Saudi business talks a lot about social empowerment and the importance of bringing women into the workplace and decision making. It is very much one of the subjects of the day at present. But it is a case of much talk and little action. Arab News is probably a leader when it comes to the men/women ratios: about 25 percent of staff are female. In the banking sector, on the other hand, although it is estimated that Saudi women own at least 40 percent of accounts, worth up to SR60 billion, that 20 percent of project finance in the Kingdom comes from women investors and that women account for up to 60 percent of new stock investors and 40 percent of new real-estate investors, the number of women working for banks is minimal. Back in 2004, it was estimated that just 6 percent of the 24,590 people employed were women; a mere 1,518 employees. Today that number has doubled, to around 3,000, but it is also reported that the total number of employees has more than doubled. It is put at 60,000, which means that the percentage of women employees at banks has actually fallen, to 5 percent.

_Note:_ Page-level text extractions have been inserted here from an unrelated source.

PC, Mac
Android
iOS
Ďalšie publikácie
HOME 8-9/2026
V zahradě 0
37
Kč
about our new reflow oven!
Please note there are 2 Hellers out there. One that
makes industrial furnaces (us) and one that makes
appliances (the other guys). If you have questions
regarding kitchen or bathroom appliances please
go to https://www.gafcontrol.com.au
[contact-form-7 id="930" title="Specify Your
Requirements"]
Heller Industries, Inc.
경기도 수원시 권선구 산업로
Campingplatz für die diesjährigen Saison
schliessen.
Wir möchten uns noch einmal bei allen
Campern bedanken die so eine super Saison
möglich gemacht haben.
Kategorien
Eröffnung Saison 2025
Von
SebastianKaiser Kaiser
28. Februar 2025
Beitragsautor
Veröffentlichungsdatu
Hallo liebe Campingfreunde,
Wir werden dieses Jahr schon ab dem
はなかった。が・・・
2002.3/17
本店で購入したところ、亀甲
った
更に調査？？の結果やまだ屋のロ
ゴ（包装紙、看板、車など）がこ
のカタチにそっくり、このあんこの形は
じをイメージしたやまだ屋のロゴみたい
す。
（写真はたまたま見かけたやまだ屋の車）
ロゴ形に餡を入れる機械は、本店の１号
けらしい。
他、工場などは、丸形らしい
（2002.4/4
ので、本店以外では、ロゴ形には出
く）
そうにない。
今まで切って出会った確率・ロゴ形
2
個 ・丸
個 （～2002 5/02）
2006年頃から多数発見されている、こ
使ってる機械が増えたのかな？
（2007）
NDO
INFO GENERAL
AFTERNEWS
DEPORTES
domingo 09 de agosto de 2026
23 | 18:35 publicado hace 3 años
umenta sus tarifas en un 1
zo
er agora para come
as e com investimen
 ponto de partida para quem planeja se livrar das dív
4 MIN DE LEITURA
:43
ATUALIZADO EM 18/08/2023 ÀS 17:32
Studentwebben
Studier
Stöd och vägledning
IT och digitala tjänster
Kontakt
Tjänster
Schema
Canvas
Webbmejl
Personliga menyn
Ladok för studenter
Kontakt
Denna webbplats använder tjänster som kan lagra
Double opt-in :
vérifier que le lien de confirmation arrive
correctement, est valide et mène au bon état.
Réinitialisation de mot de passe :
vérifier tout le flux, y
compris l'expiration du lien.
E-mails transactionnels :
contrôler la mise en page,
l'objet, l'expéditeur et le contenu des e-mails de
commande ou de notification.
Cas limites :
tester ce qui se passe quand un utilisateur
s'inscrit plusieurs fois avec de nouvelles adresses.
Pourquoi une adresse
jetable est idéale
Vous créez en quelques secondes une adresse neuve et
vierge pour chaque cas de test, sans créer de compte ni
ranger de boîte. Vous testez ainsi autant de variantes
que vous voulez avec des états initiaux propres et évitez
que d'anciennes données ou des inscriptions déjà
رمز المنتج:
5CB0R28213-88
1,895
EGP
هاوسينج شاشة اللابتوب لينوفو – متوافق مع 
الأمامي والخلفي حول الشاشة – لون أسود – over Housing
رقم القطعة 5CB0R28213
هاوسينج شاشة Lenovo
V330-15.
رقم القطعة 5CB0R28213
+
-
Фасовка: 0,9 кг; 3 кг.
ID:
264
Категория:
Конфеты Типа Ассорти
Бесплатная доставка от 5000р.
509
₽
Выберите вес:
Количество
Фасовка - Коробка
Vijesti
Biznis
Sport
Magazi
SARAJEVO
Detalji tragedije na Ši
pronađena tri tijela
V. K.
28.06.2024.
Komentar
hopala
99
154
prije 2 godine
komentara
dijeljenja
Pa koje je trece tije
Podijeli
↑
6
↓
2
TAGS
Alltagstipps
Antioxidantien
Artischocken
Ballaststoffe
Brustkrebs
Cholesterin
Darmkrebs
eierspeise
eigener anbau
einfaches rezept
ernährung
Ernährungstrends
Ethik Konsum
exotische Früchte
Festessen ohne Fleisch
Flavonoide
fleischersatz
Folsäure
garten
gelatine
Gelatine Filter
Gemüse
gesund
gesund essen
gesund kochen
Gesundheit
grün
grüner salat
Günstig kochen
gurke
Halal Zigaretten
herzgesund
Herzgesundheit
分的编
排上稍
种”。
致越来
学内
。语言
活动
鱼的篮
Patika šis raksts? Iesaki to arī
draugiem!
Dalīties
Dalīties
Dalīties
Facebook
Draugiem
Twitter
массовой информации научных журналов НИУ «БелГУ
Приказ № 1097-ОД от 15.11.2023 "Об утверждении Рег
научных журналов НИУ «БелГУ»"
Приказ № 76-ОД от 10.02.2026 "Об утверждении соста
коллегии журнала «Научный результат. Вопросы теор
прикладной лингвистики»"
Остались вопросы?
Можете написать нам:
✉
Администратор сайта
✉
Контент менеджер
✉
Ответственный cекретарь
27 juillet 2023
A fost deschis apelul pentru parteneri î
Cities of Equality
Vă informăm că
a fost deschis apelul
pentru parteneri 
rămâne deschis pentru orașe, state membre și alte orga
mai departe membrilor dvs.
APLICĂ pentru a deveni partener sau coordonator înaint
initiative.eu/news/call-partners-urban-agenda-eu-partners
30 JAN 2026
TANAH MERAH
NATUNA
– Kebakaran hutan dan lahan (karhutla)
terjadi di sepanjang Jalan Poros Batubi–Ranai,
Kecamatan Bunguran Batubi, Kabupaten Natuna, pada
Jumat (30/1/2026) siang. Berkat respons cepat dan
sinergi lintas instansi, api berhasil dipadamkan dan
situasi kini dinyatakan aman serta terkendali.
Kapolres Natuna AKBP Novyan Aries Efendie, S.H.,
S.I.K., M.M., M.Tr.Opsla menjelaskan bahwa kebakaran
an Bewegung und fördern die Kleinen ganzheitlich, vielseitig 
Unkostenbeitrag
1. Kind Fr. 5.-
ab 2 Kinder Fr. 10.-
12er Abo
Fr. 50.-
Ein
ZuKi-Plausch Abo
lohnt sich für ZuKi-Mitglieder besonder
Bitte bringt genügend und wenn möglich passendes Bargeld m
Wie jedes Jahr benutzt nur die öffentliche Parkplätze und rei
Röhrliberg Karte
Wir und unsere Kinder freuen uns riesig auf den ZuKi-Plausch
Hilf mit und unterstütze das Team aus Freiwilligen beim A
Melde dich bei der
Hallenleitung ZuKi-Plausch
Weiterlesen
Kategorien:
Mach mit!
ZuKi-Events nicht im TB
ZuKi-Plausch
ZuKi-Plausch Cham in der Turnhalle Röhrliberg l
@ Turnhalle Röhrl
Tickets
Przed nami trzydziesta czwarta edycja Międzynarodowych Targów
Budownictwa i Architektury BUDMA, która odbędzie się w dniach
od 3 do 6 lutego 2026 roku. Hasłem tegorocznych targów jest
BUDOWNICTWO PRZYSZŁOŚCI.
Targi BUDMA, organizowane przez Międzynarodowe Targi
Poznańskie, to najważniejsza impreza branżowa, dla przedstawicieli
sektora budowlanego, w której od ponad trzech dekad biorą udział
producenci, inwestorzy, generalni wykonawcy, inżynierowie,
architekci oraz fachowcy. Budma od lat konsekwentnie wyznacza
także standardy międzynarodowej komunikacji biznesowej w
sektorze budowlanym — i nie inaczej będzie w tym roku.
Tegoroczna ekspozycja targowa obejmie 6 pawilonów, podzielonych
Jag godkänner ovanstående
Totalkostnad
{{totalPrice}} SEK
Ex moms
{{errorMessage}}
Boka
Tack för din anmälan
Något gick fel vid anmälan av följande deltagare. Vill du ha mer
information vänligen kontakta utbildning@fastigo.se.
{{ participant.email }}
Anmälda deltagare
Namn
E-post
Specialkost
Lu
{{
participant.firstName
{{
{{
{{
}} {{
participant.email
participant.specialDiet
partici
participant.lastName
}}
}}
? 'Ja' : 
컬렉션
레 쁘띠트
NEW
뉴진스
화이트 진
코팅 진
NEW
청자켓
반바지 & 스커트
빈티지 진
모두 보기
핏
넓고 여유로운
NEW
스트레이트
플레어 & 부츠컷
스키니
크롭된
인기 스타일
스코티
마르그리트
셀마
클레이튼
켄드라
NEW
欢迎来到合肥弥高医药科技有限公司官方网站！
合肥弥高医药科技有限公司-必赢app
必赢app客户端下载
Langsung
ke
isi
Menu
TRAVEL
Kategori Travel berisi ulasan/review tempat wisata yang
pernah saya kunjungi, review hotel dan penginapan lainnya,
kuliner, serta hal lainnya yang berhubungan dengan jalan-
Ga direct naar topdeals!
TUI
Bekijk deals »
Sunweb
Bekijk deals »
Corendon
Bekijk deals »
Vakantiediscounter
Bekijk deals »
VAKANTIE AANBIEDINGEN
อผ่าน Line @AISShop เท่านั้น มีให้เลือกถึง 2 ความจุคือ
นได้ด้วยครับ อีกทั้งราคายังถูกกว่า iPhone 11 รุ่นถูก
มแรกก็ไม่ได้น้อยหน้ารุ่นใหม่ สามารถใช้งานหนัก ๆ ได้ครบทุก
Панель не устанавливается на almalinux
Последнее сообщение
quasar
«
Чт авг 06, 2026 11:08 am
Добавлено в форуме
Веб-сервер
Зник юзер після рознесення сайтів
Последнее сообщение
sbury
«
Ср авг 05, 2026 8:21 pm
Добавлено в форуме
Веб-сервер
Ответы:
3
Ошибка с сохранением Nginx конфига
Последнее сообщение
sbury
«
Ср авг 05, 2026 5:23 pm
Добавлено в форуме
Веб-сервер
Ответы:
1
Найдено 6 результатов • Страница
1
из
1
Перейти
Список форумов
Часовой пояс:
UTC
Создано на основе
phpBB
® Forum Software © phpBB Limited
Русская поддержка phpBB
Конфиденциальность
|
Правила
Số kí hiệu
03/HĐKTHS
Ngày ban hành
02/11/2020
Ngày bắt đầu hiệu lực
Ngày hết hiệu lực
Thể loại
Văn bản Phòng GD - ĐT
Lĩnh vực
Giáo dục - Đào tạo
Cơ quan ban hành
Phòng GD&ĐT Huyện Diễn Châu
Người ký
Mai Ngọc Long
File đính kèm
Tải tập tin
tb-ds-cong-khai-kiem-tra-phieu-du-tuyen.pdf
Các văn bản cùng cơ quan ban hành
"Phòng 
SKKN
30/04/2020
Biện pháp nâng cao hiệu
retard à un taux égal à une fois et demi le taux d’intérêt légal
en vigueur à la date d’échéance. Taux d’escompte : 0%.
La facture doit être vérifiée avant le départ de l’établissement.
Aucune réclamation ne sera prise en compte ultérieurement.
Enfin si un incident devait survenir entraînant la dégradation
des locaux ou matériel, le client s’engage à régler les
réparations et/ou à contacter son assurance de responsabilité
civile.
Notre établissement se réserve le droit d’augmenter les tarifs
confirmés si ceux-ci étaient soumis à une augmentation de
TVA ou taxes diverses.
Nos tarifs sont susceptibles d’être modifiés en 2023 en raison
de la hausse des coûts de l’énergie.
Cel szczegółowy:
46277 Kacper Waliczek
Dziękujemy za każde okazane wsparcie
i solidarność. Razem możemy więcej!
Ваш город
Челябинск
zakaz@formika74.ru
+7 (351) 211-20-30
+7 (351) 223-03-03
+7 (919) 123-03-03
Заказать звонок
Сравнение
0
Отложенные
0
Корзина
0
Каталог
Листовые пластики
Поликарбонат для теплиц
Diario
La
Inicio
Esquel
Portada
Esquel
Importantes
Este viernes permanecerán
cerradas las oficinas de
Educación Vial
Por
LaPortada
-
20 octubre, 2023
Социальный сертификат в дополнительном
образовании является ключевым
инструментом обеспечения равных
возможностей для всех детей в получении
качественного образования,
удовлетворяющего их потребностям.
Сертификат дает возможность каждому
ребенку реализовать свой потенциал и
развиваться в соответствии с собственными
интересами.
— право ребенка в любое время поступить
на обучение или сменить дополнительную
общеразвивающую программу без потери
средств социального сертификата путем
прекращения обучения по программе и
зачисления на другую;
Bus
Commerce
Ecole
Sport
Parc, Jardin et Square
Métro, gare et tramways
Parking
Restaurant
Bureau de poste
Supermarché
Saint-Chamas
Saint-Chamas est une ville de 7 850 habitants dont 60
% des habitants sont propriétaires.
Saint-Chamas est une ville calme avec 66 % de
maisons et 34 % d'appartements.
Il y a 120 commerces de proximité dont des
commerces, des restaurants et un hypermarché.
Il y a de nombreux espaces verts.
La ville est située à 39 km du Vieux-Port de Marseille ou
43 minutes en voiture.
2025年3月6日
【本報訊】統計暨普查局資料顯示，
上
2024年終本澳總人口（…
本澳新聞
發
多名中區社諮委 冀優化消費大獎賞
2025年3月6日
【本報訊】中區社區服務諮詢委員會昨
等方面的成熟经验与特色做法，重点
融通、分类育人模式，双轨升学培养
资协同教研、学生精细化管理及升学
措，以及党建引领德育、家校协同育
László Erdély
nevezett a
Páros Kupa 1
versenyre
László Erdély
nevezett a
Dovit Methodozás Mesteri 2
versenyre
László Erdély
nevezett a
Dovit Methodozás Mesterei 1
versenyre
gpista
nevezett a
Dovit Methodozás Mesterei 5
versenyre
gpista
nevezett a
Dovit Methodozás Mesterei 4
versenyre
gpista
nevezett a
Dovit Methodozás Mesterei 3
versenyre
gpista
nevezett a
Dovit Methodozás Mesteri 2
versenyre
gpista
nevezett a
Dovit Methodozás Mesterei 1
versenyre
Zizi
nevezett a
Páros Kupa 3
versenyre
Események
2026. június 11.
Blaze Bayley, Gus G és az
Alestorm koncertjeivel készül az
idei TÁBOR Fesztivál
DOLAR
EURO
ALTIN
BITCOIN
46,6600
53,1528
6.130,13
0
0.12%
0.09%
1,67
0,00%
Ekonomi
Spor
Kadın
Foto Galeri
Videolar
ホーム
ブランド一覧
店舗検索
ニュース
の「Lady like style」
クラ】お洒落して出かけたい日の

Nonetheless, the trend for change will continue. Empowerment of women is being implemented, and where the government leads, business will follow. Women can and do, for example, fly planes (which says a great deal about the question of driving). But to put the whole issue in perspective, the reality remains that the overwhelming majority of working women in the country are foreigners. There are, for example, some Saudi businessmen who have women assistants, but not many. There are some Saudi women lawyers, again not many.

The only way the pace it is really going to speed up is if women come forward themselves and take on the responsibilities that are to be had.

In the process, what they must do is ensure that they are not used as cheap alternatives to men. But that is another battle that has to be fought. - Arab News.